Having formerly recorded as JPH, jesus is the path to heaven is an experimental outfit led by North Carolina‘s Jordan Hoban which combines folk and drone to weave a minimalist yet richly evocative sound. Debut hell verses introduced the project, a three-song EP which drew on the King James Bible to evoke visions of the underworld, landing somewhere adjacent to the Southern Gothic folk of Jim White or Johnny Dowd. Each subsequent release had built upon this foundation in increasingly strange and visionary ways. Be it the richly mournful soundscape of ‘Distantimacy’ or the haunted transmissions of recent album Holy Hour, with its musique concrète style.
jesus is the path to heaven are back with a brand new release, Book of Moths. Written and performed at Mepkin Abbey in South Carolina, the EP takes its lyrics from the King James Version and the Mepkin Abbey Psalter, and marries the minimalist folk of hell verses with the more ambitious drone styles of later releases. The result is what the band describe as “a dark devotional for the mothgod,” a collection of solemn and often unsettling songs grounded in the profound weight of its surroundings. Songs, that is, fitting of their titular creature: fragile and vulnerable, capable of great destruction, ultimately drawn to the light.

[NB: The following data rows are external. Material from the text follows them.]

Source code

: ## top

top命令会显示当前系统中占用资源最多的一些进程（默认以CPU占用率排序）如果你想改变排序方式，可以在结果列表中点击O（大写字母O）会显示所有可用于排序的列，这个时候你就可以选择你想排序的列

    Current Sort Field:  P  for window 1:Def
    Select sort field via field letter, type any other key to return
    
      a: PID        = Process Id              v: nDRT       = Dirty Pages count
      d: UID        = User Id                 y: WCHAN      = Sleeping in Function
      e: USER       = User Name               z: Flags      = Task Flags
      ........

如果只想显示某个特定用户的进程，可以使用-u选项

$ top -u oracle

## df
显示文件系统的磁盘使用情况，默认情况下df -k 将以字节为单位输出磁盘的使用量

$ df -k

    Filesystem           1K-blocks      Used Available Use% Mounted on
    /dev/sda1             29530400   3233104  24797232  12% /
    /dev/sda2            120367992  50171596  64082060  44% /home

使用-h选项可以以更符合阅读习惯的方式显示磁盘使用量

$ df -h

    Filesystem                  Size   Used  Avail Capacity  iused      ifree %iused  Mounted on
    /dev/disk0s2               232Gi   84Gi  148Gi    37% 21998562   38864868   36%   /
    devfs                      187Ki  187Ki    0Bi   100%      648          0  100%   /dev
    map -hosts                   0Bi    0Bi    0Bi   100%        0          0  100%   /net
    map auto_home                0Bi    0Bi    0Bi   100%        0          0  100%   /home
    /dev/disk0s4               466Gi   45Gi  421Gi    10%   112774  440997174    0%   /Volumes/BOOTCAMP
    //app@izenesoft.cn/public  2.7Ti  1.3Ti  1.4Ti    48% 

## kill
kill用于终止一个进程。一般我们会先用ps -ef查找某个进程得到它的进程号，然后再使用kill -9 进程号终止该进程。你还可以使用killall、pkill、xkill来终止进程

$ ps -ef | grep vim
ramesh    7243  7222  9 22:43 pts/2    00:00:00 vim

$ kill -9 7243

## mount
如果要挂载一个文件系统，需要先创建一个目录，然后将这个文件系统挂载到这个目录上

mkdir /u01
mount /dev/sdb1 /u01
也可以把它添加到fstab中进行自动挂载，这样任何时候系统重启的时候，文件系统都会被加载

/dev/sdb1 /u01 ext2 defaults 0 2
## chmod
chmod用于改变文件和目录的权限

Sung by Caroline O’Neil, opener ‘job 4:12-19’ is an acapella rendition of the title’s verses, the only other sounds that of ambient textures and the retreating footfall of the conclusion. “How much less in them that dwell in houses of clay,” go the final lines, “whose foundation is in the dust, which are crushed before the moth?” The obscure image blurs the line between the destroyer and destroyed and elucidates the competing themes of devotion and corruption across the record. A place where the flesh and the spirit meet.
It is the tension between these concepts which fuels the release, from the way the bright faith of ‘length of my days’ distorts into peculiar noise to the cloistered ‘psalm 39 (mepkin psalter)’, its poignant hush slowly infiltrated by outside sound. But nowhere is it clearer than the striking ‘YMMBCALTM’. A plaintive hymn turned horror film soundtrack, its gentle atmosphere interrupted by disturbing sawing repetitions as though some malign force has announced itself. Something insectile or mechanical brought forth from a gloom world to torment us, even the most searching and willing in the end consumed. “Lord, what have I to wait for?” Hoban asks. “”hen you correct me / you make my beauty to consume away like the moth.”